La Alpensinfonie de Strauss, sorte de Wanderung (randonnée) dans la montagne, du matin au soir, de la nuit à la nuit, surprend par sa fluidité et la maîtrise du son malgré l’incroyable nombre d’exécutants(l’orchestre se déplace toujours en grand nombre, ils sont plus ou moins 200 sur le plateau), l’option “scénique” de faire débuter et finir dans une semi pénombre montre aussi le souci du spectaculaire et une approche moins traditionnelle du concert classique, qui est au Venezuela un authentique phénomène de jeunes. On est frappé par la virtuosité technique des pupitres (les bois et les cuivres notamment) et la manière de suivre pas à pas les propositions du chef. On est aussi frappé par les contrastes, les pianissimi obtenus sont d’une finesse rare, et les fortissimi ne sont pas renforcés par le nombre des musiciens: ce qui domine, c’est la clarté de la construction, la lisibilité de l’approche, la volonté de souligner certaines couleurs, ici Mahler, là Wagner, de jouer le lyrisme très charnel, la violence de la nature et d’une nature qui reste domptée par la musique, une nature authentiquement culturelle. Il en résulte une ambiance qui s’impose au public qui suit dans un silence impressionnant avant d’exploser dès la dernière note.

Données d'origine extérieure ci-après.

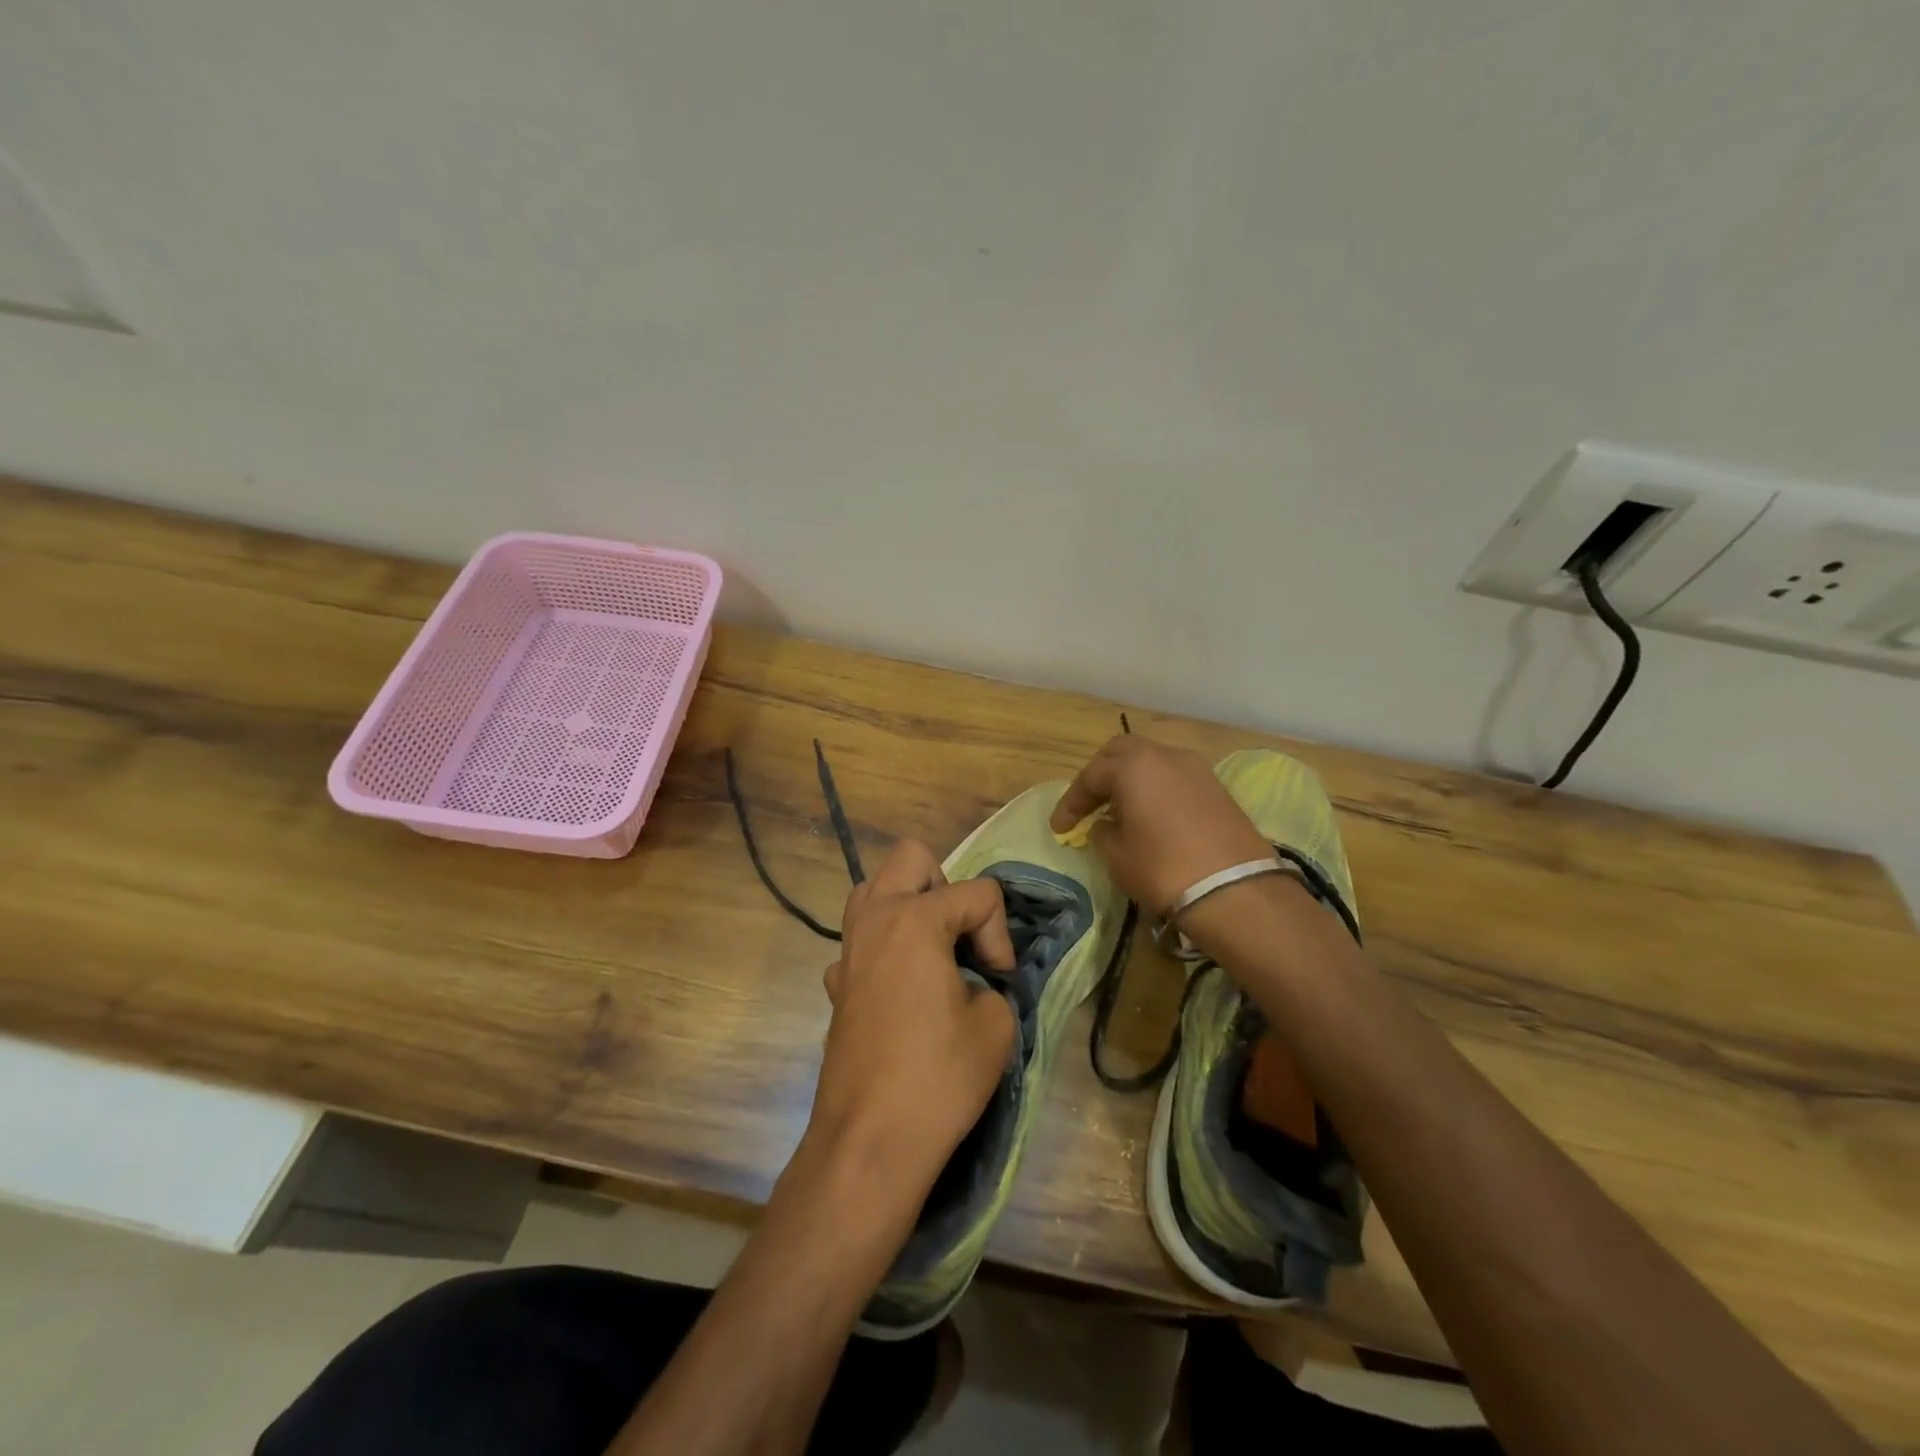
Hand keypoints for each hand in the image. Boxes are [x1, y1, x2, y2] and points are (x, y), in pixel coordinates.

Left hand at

Hier soir, Frédéric Mitterrand, Ministre de la culture, remettait en fin de concert la croix d’officier de la légion d’honneur à José Antonio Abreu, fondateur du Sistema des orchestres vénézuéliens, où plus de 300 orchestres de jeunes, 300000 jeunes sur 26 millions d’habitants (1%) sont engagés dans la pratique orchestrale, comme une alternative à la vie désœuvrée des bidonvilles et des cités pauvres, en une pyramide qui conduit au sommet à faire partie de cette phalange miraculeuse, qui est l’une des plus virtuoses au monde, et sans doute l’une des plus enthousiastes et engagées. Abreu reçoit désormais une pluie de prix, car son œuvre unique au monde replace la musique et l’art au centre du tissu social, et surtout, permet à un public neuf, sans préjugés, de s’emparer de la musique classique. Gustavo Dudamel me disait qu’au Venezuela, les concerts de musique classique sont remplis de jeunes, et de plus en plus de pays notamment en Amérique Latine, cherchent à reproduire le miracle vénézuélien. Gustavo Dudamel recevait ensuite, très ému, la croix de chevalier des Arts et Lettres, et le concert se termina, pour la joie du public où de nombreux drapeaux du Venezuela étaient agités et créaient une ambiance de folie à Pleyel, par trois bis, le Mambo du West Side Story de Bernstein, une danse très rythmée sans doute d’un compositeur sud américain, et la Marche de Radestsky en guise d’adieu. Un grand moment, une magnifique soirée, un public estomaqué et ravi. Merci les jeunes!